David Sawyer Special To Staff writer

After a week of reading through files, talking with Bonner County staff and visiting the various sites involved, I am stunned by how painful and convoluted the process of siting a new Dumpster location in the Hope area has become.

The new site is less than an acre in size. A new, clean facility would substitute for a messy, somewhat dangerous, unmanned station. Despite county Planning and Zoning’s official finding to the contrary, it clearly is essential.

It’s amazing it has occupied so much time and energy, and has a year or more to go until any resolution will be reached. Having cost the county $57,000 for the land and, after four years of twisting in the winds of fate and public sentiment, an estimated $30,000 in staff time expenses, normally, I would be outraged. But, to my surprise, I can’t see that the county is at fault!

I know the history on this one and I can hear the voices all the way from Clark Fork immediately crying: “The county blew it every which way but loose!” Yet having served in government, I feel there is a gulf of distance between making a mistake - which we all do - and blowing it, which implies a major public cost for a decision, which clearly has not happened in this situation.

The mistakes are easy:

In the summer of 1996 when the need to create staffed Dumpster sites started this process, the county forgot to adhere to the National Preservation Act, requiring an archaeological study. But the following fall it did one. Its conclusion was that there was no discernible cultural impact.

The county also submitted a site plan for the facility that impacted designated wetlands. So with the advice of the Army Corps of Engineers, they redesigned the site.

But by the time those fixes had occurred, the infamous election of the Bud and Larry Show had just taken place, and the world was on hold for awhile. When a bit of normalcy returned, the new board felt there had been enough public concern about the county’s chosen site to set up a public committee to look into other alternatives.

A new committee was established. It researched other possible locations, finding four likely candidates, the most promising of which was land owned by Compton White. He was willing to sell. But before the land deal could be arranged he died and the deal fell through. The committee turned to other identified options but each site had developed its own not-in-my-back-yard defense forces.

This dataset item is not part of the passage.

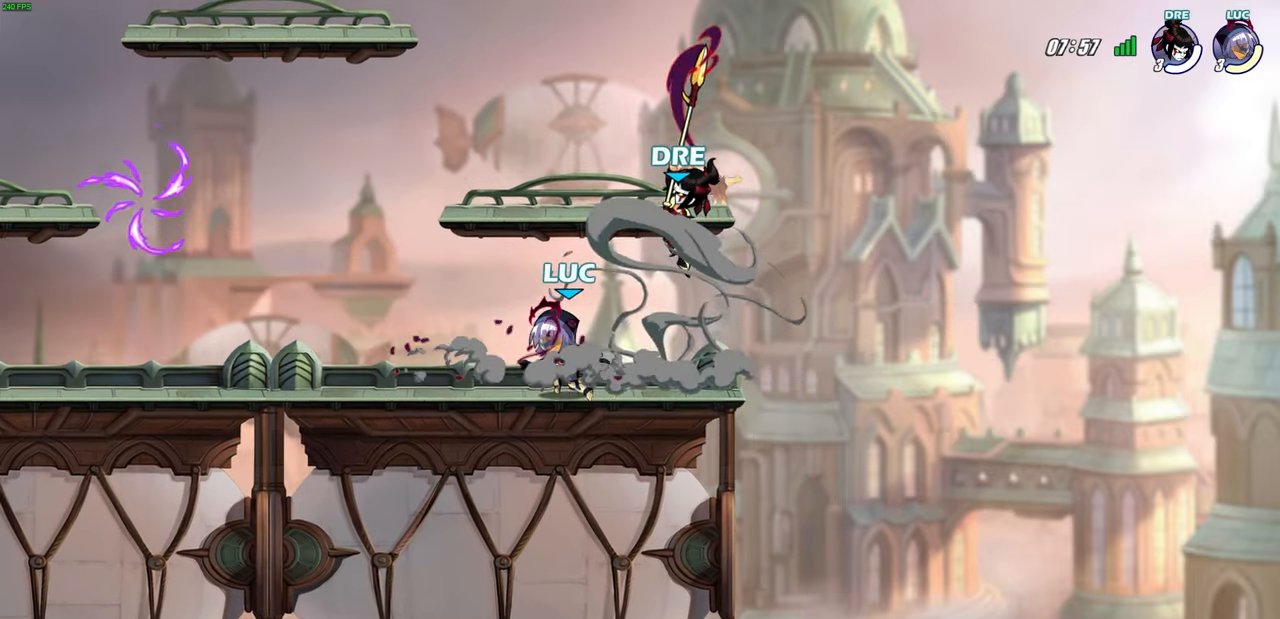
{"buttons": [], "left_stick": "center", "right_stick": "center", "events": [[33, "left_stick", "right"], [183, "R2", "down"], [217, "SQUARE", "down"], [283, "left_stick", "center"], [300, "SQUARE", "up"], [333, "R2", "up"]]}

So much time had passed that, by then, there had been more elections in the county. Because of the site plan changes to fix the wetlands problem, the new commissioners decided to go through the entire public process again and get a new conditional use permit for the original site and land they had bought in 1996.

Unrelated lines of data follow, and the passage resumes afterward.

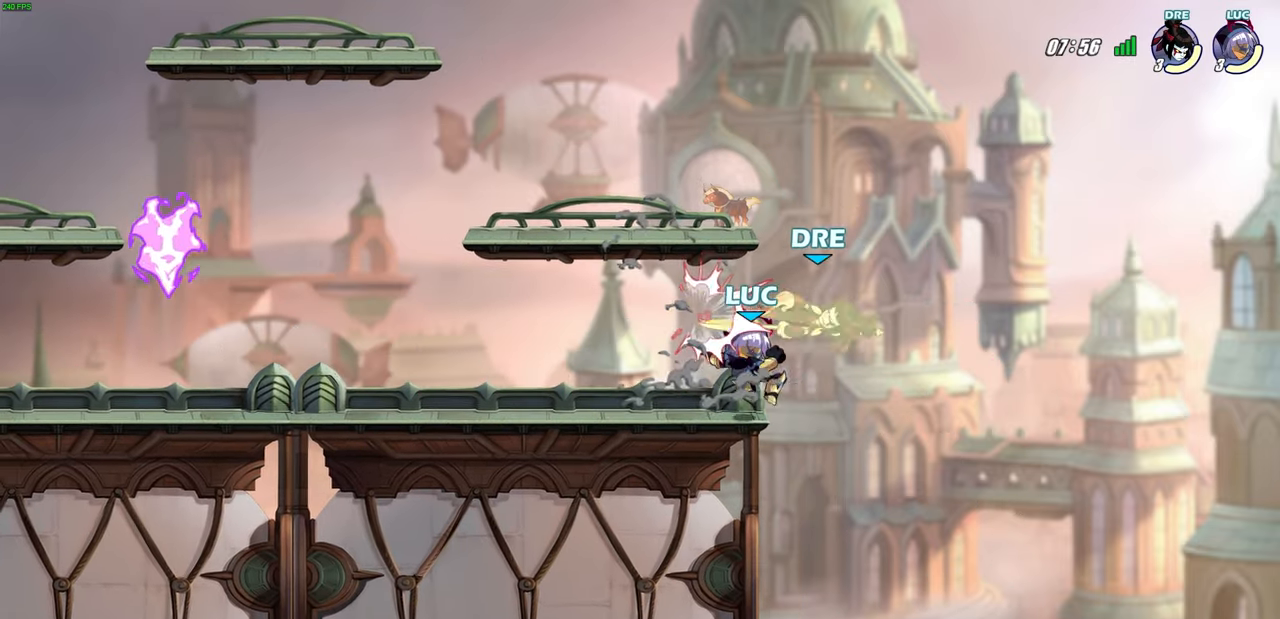
{"buttons": [], "left_stick": "center", "right_stick": "center", "events": [[167, "left_stick", "down-right"], [183, "CROSS", "down"], [233, "SQUARE", "down"], [250, "CROSS", "up"], [250, "right_stick", "down"], [267, "left_stick", "center"], [283, "SQUARE", "up"], [300, "right_stick", "center"]]}
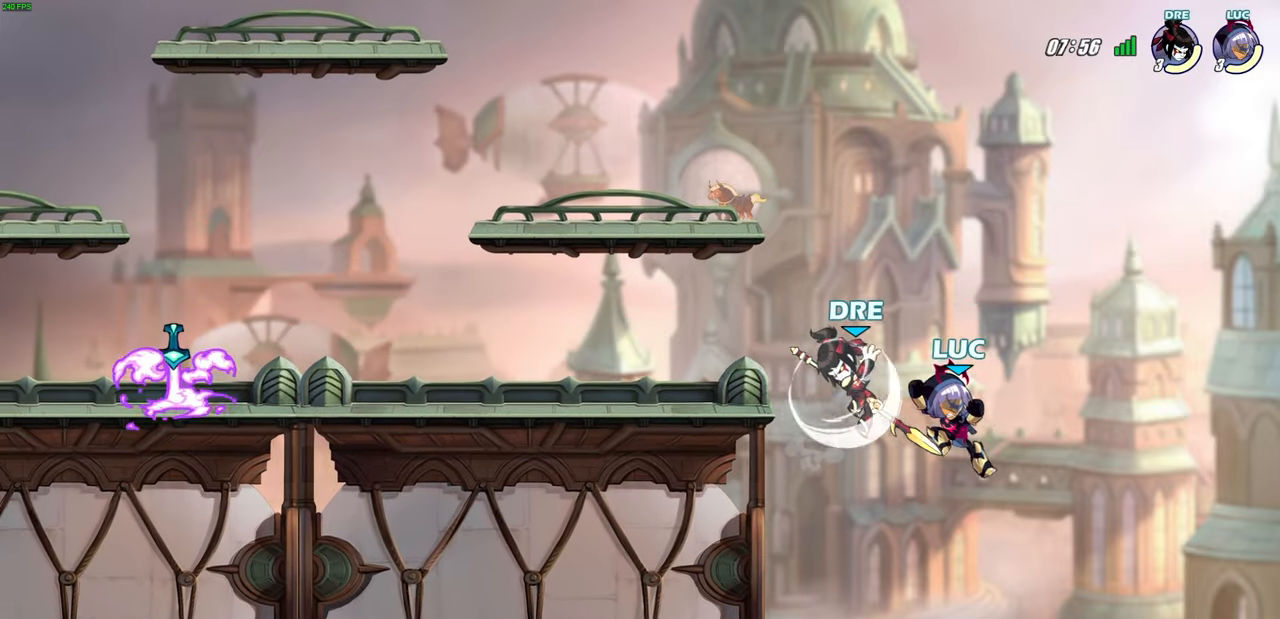
{"buttons": ["CIRCLE"], "left_stick": "center", "right_stick": "center", "events": [[183, "left_stick", "left"], [400, "CROSS", "down"], [450, "CROSS", "up"], [450, "left_stick", "center"], [467, "CIRCLE", "down"]]}
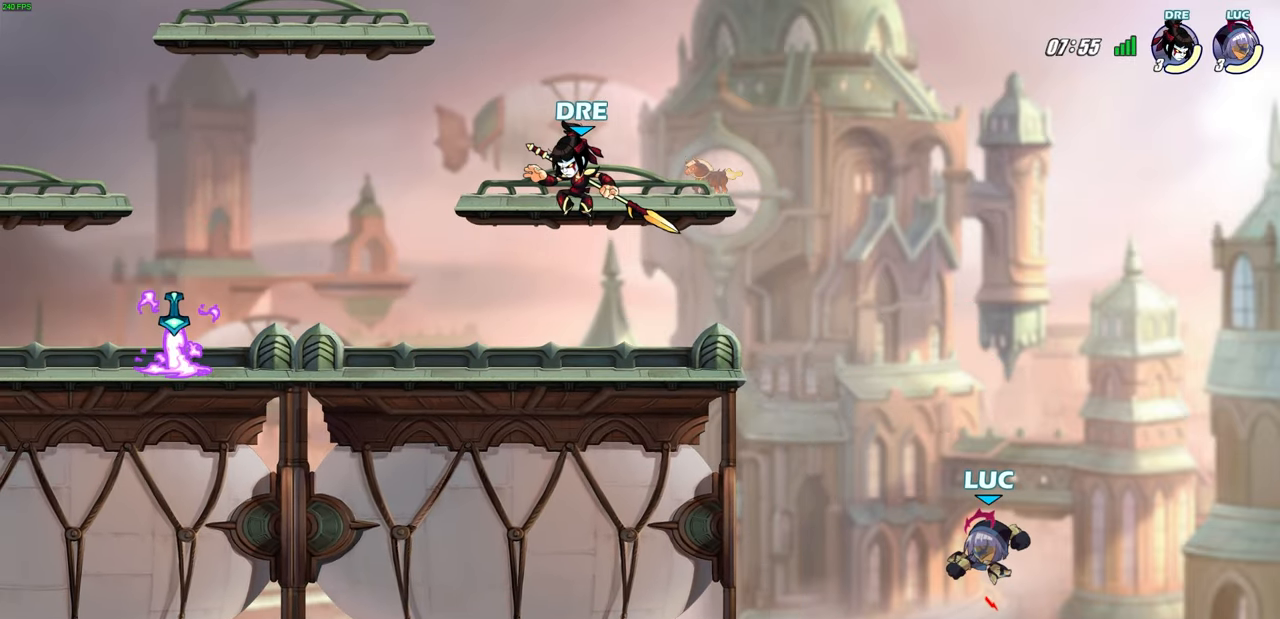
{"buttons": [], "left_stick": "left", "right_stick": "center", "events": [[83, "CIRCLE", "up"], [117, "left_stick", "left"]]}
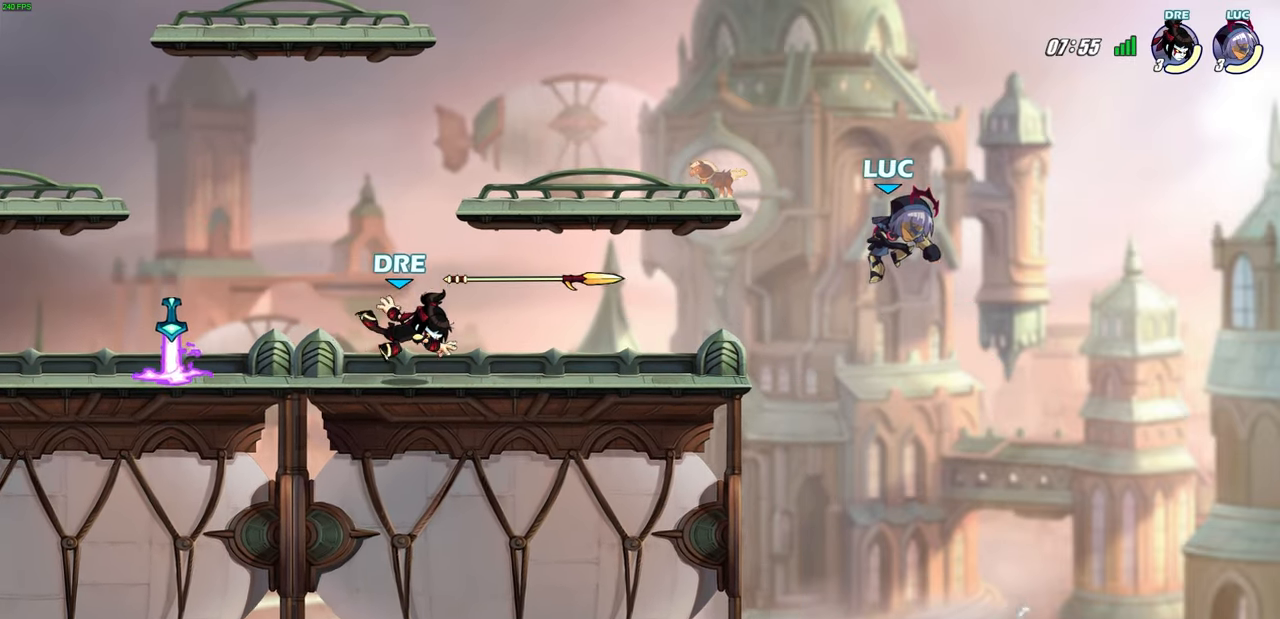
{"buttons": [], "left_stick": "down", "right_stick": "center", "events": [[350, "left_stick", "down-right"], [417, "left_stick", "down"]]}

So, in June of this year, the Planning Commission heard that request with four years’ worth of documentation and studies to defend it. That pile even included a letter from the neighboring school district saying if the site was properly maintained it would have no objections.

Still, 20 individuals and groups testified against the proposal and the commission unanimously denied the request: a reversal from the 1996 decision.

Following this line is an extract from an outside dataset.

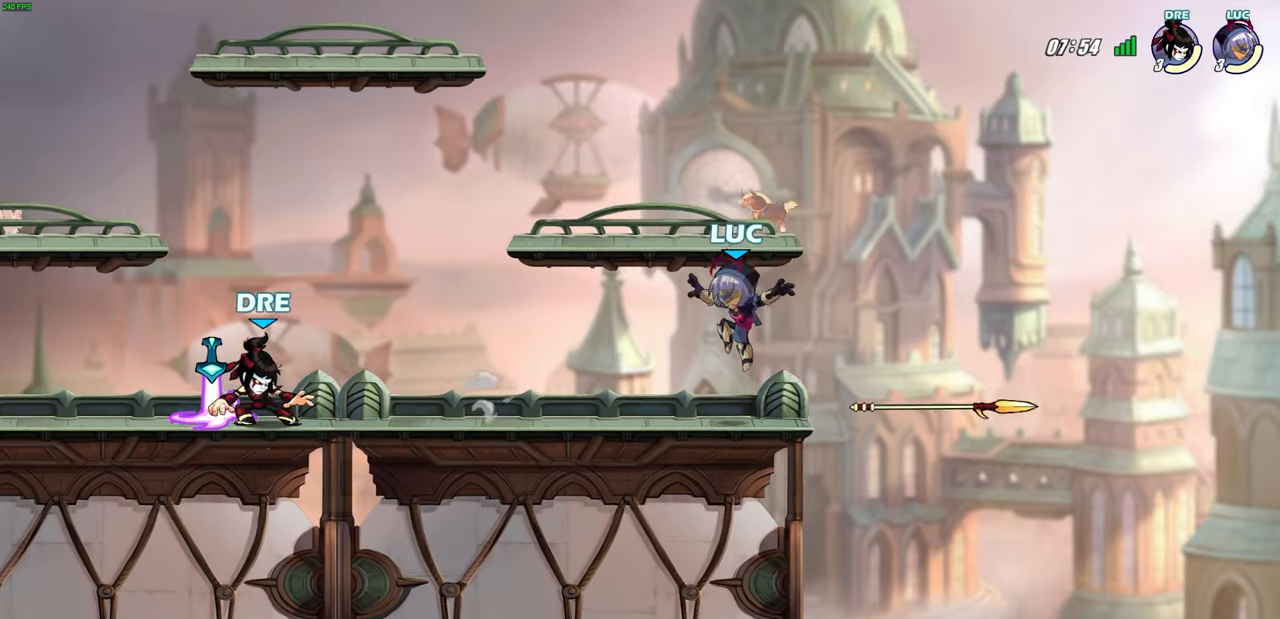
{"buttons": [], "left_stick": "center", "right_stick": "center", "events": [[33, "left_stick", "left"], [100, "left_stick", "center"], [150, "left_stick", "right"], [383, "left_stick", "center"]]}
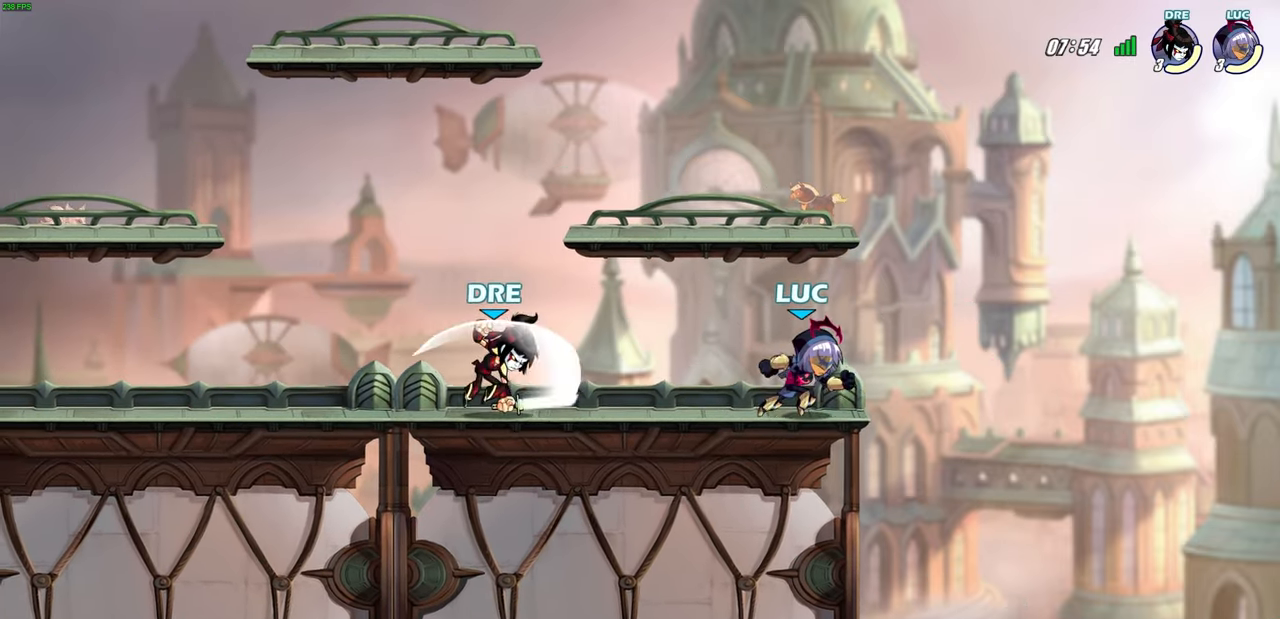
{"buttons": [], "left_stick": "center", "right_stick": "center", "events": [[167, "left_stick", "right"], [250, "left_stick", "left"], [367, "SQUARE", "down"], [450, "SQUARE", "up"], [500, "left_stick", "center"]]}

Instead of overturning the denial - an option which many governments might have used at this point - the county commissioners formed a second public committee and asked it to bring a completely new proposal forward. The new committee is hard at work on a new round of public alternatives the county hopes to entertain next spring.

Since governments are made of humans they always will make mistakes in process and that’s OK. It’s when they step to the letter of the law and refuse to listen to public cries to go further, to allow more input, more notification, more time, that they need to be criticized quickly and strongly.

The county has shown itself time and time again willing to meet the public where it wants the government to be, rather than the other way around.

And the bottom line is, if you don’t like Dumpster sites, the Planning Commission is a bad place to fight them. They need to be fought in the trenches where we buy all the junk that we in time throw away. Such a battle could lead to a county program that might issue credits against individual garbage bills - levied on your taxes - for every pound of recyclables you weigh in at a Dumpster site. Something that would benefit everyone and truly reduce the biggest waste of all: land-filling our resources.